_Problem requirements_
Leaving out all images, write out the records that follow exactly.

Stored dataset items
....

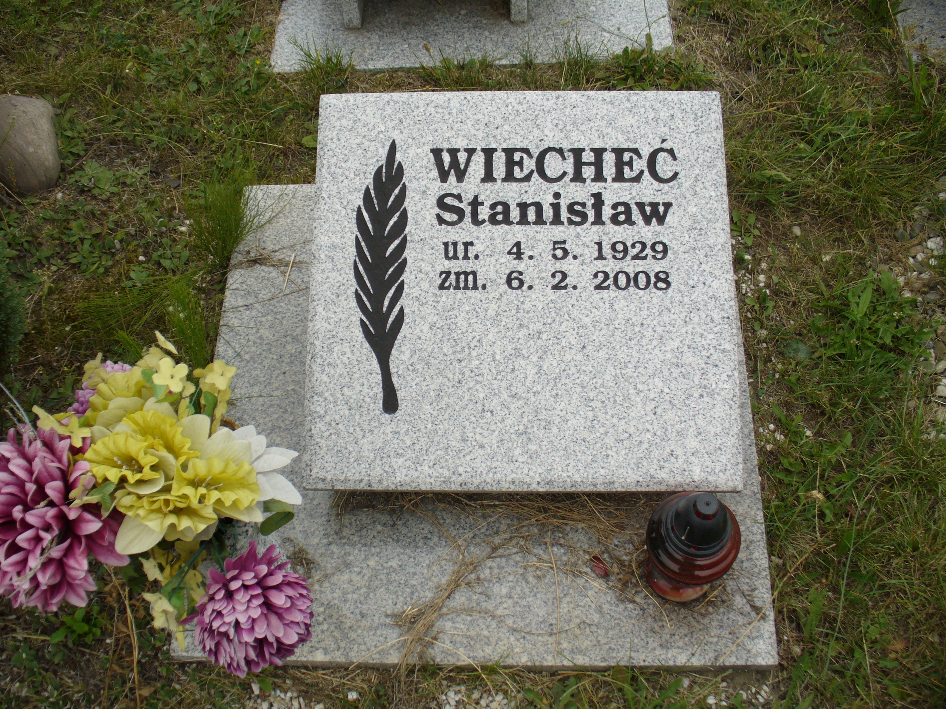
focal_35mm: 37
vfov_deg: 38.7
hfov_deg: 50.1
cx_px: 473
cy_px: 354
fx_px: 1011
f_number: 2.8
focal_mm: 6.1
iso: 80
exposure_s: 1/400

....

_Your response_
focal_35mm: 37
vfov_deg: 38.7
hfov_deg: 50.1
cx_px: 473
cy_px: 354
fx_px: 1011
f_number: 2.8
focal_mm: 6.1
iso: 80
exposure_s: 1/400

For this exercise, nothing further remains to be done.